::: SOURCE MATERIAL

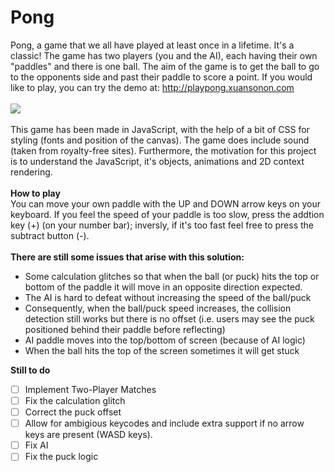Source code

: # Pong
Pong, a game that we all have played at least once in a lifetime. It's a classic! The game has two players (you and the AI), each having their own "paddles" and there is one ball. The aim of the game is to get the ball to go to the opponents side and past their paddle to score a point. If you would like to play, you can try the demo at: http://playpong.xuansonon.com
<br />
<br />
<img src="http://i.imgur.com/ISnreGM.jpg"/>
<br />
<br />
This game has been made in JavaScript, with the help of a bit of CSS for styling (fonts and position of the canvas). The game does include sound (taken from royalty-free sites). Furthermore, the motivation for this project is to understand the JavaScript, it's objects, animations and 2D context rendering.
<br />
<br />
**How to play**<br />
You can move your own paddle with the UP and DOWN arrow keys on your keyboard. If you feel the speed of your paddle is too slow, press the addtion key (+) (on your number bar); inversly, if it's too fast feel free to press the subtract button (-).
<br />
<br />
**There are still some issues that arise with this solution:** <br />
- Some calculation glitches so that when the ball (or puck) hits the top or bottom of the paddle it will move in an opposite direction expected.
- The AI is hard to defeat without increasing the speed of the ball/puck
- Consequently, when the ball/puck speed increases, the collision detection still works but there is no offset (i.e. users may see the puck positioned behind their paddle before reflecting)
- AI paddle moves into the top/bottom of screen (because of AI logic)
- When the ball hits the top of the screen sometimes it will get stuck

**Still to do**
- [ ] Implement Two-Player Matches
- [ ] Fix the calculation glitch
- [ ] Correct the puck offset
- [ ] Allow for ambigious keycodes and include extra support if no arrow keys are present (WASD keys).
- [ ] Fix AI
- [ ] Fix the puck logic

::::::

PROBLEM STATEMENT:
Print the data again word for word, pictures excluded.

WRITTEN RESPONSE:
Source code

: # Pong
Pong, a game that we all have played at least once in a lifetime. It's a classic! The game has two players (you and the AI), each having their own "paddles" and there is one ball. The aim of the game is to get the ball to go to the opponents side and past their paddle to score a point. If you would like to play, you can try the demo at: http://playpong.xuansonon.com
<br />
<br />
<img src="http://i.imgur.com/ISnreGM.jpg"/>
<br />
<br />
This game has been made in JavaScript, with the help of a bit of CSS for styling (fonts and position of the canvas). The game does include sound (taken from royalty-free sites). Furthermore, the motivation for this project is to understand the JavaScript, it's objects, animations and 2D context rendering.
<br />
<br />
**How to play**<br />
You can move your own paddle with the UP and DOWN arrow keys on your keyboard. If you feel the speed of your paddle is too slow, press the addtion key (+) (on your number bar); inversly, if it's too fast feel free to press the subtract button (-).
<br />
<br />
**There are still some issues that arise with this solution:** <br />
- Some calculation glitches so that when the ball (or puck) hits the top or bottom of the paddle it will move in an opposite direction expected.
- The AI is hard to defeat without increasing the speed of the ball/puck
- Consequently, when the ball/puck speed increases, the collision detection still works but there is no offset (i.e. users may see the puck positioned behind their paddle before reflecting)
- AI paddle moves into the top/bottom of screen (because of AI logic)
- When the ball hits the top of the screen sometimes it will get stuck

**Still to do**
- [ ] Implement Two-Player Matches
- [ ] Fix the calculation glitch
- [ ] Correct the puck offset
- [ ] Allow for ambigious keycodes and include extra support if no arrow keys are present (WASD keys).
- [ ] Fix AI
- [ ] Fix the puck logic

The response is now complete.